[INSTRUCTIONS FOR THE TASK]
Extract each line in the records that contains the string "COOKIES".

Collected data
┄┄┄┄┄┄

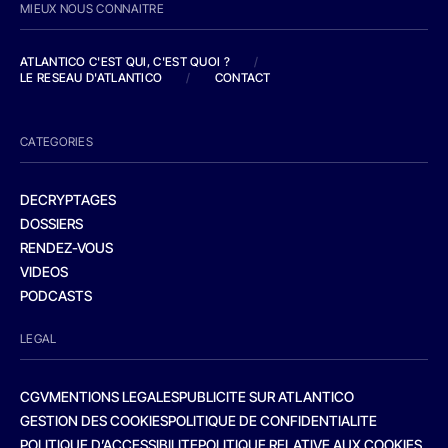
MIEUX NOUS CONNAITRE
ATLANTICO C'EST QUI, C'EST QUOI ?
/
LE RESEAU D'ATLANTICO
/
CONTACT
CATEGORIES
DECRYPTAGES
DOSSIERS
RENDEZ-VOUS
VIDEOS
PODCASTS
LEGAL
CGV
MENTIONS LEGALES
PUBLICITE SUR ATLANTICO
GESTION DES COOKIES
POLITIQUE DE CONFIDENTIALITE
POLITIQUE D’ACCESSIBILITE
POLITIQUE RELATIVE AUX COOKIES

┄┄┄┄┄┄

[ANSWER SECTION]
GESTION DES COOKIES
POLITIQUE RELATIVE AUX COOKIES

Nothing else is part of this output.